Laut Wikipedia hatte die ESA noch nie ein bemanntes Raumschiff. Obwohl dies vernünftig ist, fällt auf, dass sich derzeit kein bemanntes ESA-Raumschiff in der Entwicklung befindet. Was ist die Begründung für diese Entscheidung?
Von 1985 bis 1992 arbeitete die ESA an einem bemannten Raumfahrtprogramm mit dem Hermes - Raumflugzeug (das von der damals in Entwicklung befindlichen Ariane 5 gestartet werden sollte). Dieses Programm wurde aufgrund steigender Kosten und des Verlusts des Dringlichkeitsgefühls eingestellt: Ein unabhängiges bemanntes Raumfahrtprogramm wurde als unkritisch angesehen. Im Grunde hatten sie 3 teure Programme: Hermes, Ariane 5 und das Spacelab-Labor (zur Verwendung im Space Shuttle) und konnten sich nur 2 davon leisten.
Das Projekt war Gegenstand zahlreicher Verzögerungen und Finanzierungsprobleme. 1992 wurde Hermes eingestellt, teilweise aufgrund unerreichbarer Kosten- und Leistungsziele sowie der Bildung einer Partnerschaft mit der russischen Luft- und Raumfahrtbehörde (RKA), die die Nachfrage nach einem unabhängigen bemannten Raumflugzeug verringerte.
Danach baute das ISS-Programm auf eine nahezu weltweite Zusammenarbeit in der bemannten Raumfahrt auf. Das bemannte Programm der ESA unterstützt die ISS mit Astronauten, Trainingseinrichtungen, ISS-Modulen und (vor einigen Jahren) einer Reihe von Frachtflügen mit dem ATV.
Die langfristigen Pläne der ESA sind z. B. im Future Launchers Preparatory Program sichtbar , und das beinhaltet keine bemannten Kapazitäten.

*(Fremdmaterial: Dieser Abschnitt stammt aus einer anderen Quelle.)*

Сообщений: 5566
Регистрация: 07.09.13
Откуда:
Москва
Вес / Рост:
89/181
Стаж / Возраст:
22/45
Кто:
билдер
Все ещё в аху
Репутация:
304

Im Allgemeinen enthielt die „ Gemeinsame Vision und Ziele für die Zukunft Europas im Weltraum “ von 2016 (unter anderem) diese Ziele, die nur auf die Fähigkeit zum unbemannten Start hindeuten:
- Gewährleistung der Verfügbarkeit und Förderung der Wettbewerbsfähigkeit und Zuverlässigkeit von Ariane, Vega und Sojus vom europäischen Weltraumbahnhof;
- sicherzustellen, dass Europa durch die Entwicklung von Ariane 6 und Vega C und ihrer Bodeninfrastrukturen auf sich verändernde Marktanforderungen reagieren kann;
- Vorbereitung einer Zukunft für Europa, um institutionelle und kommerzielle Märkte besser bedienen zu können, indem es sich auf innovative Technologien konzentriert, zukünftige Entwicklungen von Trägerraketen untersucht, technische Fähigkeiten demonstriert und den routinemäßigen Zugang zum und die Rückkehr aus dem Weltraum vorbereitet.

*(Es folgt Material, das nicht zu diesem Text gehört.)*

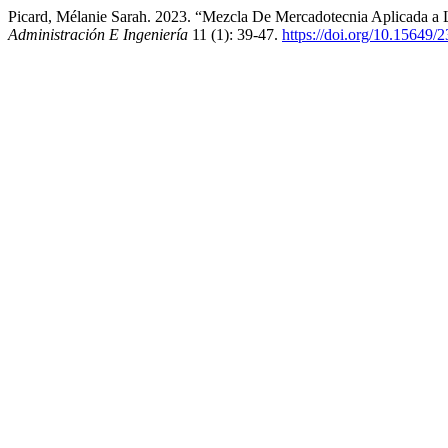
Picard, Mélanie Sarah. 2023. “Mezcla De Mercadotecnia Aplicada a 
Administración E Ingeniería
11 (1): 39-47.
https://doi.org/10.15649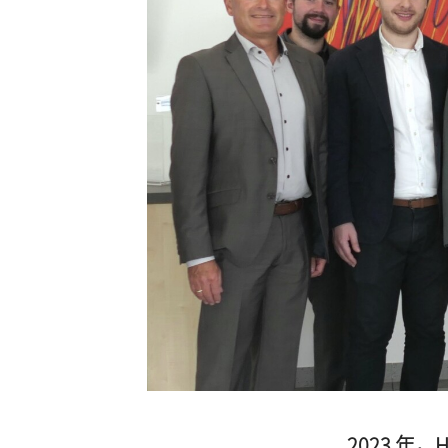
2023 年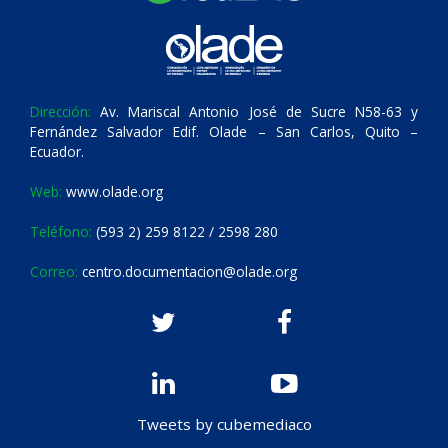
Dirección:
Av. Mariscal Antonio José de Sucre N58-63 y
Fernández Salvador Edif. Olade – San Carlos, Quito –
Ecuador.
Web:
www.olade.org
Teléfono:
(593 2) 259 8122 / 2598 280
Correo:
centro.documentacion@olade.org
Tweets by cubemediaco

Warum die ESA nicht an einem bemannten Raumfahrtprogramm arbeitet, sind meiner Meinung nach die Kosten der Hauptgrund. Es bedurfte jahrelanger Verhandlungen zwischen den Mitgliedsstaaten, um eine Einigung über die Entwicklung von Ariane 6 zu erzielen – eine Entwicklung, die sowohl relativ billig ist als auch darauf abzielt, die Kosten eines Starts um 50 % zu senken. Ein unabhängiges Programm mit Besatzung wäre eine größere Investition, als die Mitgliedsländer bereit sind zu tätigen. Die Teilnahme an der ISS bringt der ESA das meiste, was sie will/braucht (Zugang zu einem Forschungslabor im Weltraum).

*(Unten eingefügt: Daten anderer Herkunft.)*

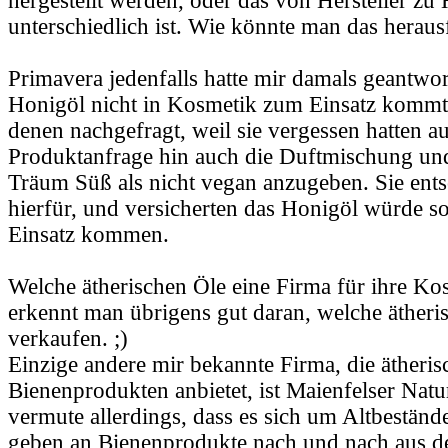
hergestellt werden, oder das von Hersteller zu 
unterschiedlich ist. Wie könnte man das heraus
Primavera jedenfalls hatte mir damals geantwor
Honigöl nicht in Kosmetik zum Einsatz kommt. 
denen nachgefragt, weil sie vergessen hatten au
Produktanfrage hin auch die Duftmischung un
Träum Süß als nicht vegan anzugeben. Sie ents
hierfür, und versicherten das Honigöl würde s
Einsatz kommen.
Welche ätherischen Öle eine Firma für ihre K
erkennt man übrigens gut daran, welche ätheri
verkaufen. ;)
Einzige andere mir bekannte Firma, die ätheris
Bienenprodukten anbietet, ist Maienfelser Natu
vermute allerdings, dass es sich um Altbestände
geben an Bienenprodukte nach und nach aus d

Schließlich ist die ESA am bemannten Raumfahrtprogramm der NASA beteiligt: Sie baut das Servicemodul für Orion auf Basis des ATV.
Ich kann der großartigen Antwort von Hobbes noch etwas hinzufügen. Die ESA arbeitet bei einer Reihe von Projekten intensiv mit der NASA zusammen; die ISS ist die größte, aber die ESA und die NASA sind eng in die Operationen der jeweils anderen verstrickt. Fast die gesamte Zusammenarbeit erfolgt auf Tauschbasis, wobei die eine Seite beispielsweise ein Instrument bereitstellt und die andere Seite den Start bereitstellt oder was auch immer. Der Tausch muss nicht einmal innerhalb desselben Projekts stattfinden: Die ESA erhält zum Beispiel „ISS-Gutschriften“ für einige ihrer Beiträge zu Gateway. Bei diesem langjährigen System macht es keinen Sinn, eine unabhängige menschliche Startkapazität zu entwickeln, wenn Sie sich stattdessen nur auf die Programme konzentrieren können, für die Sie bereits Fachwissen entwickelt haben, und dann nur um die Crew-Slots tauschen können.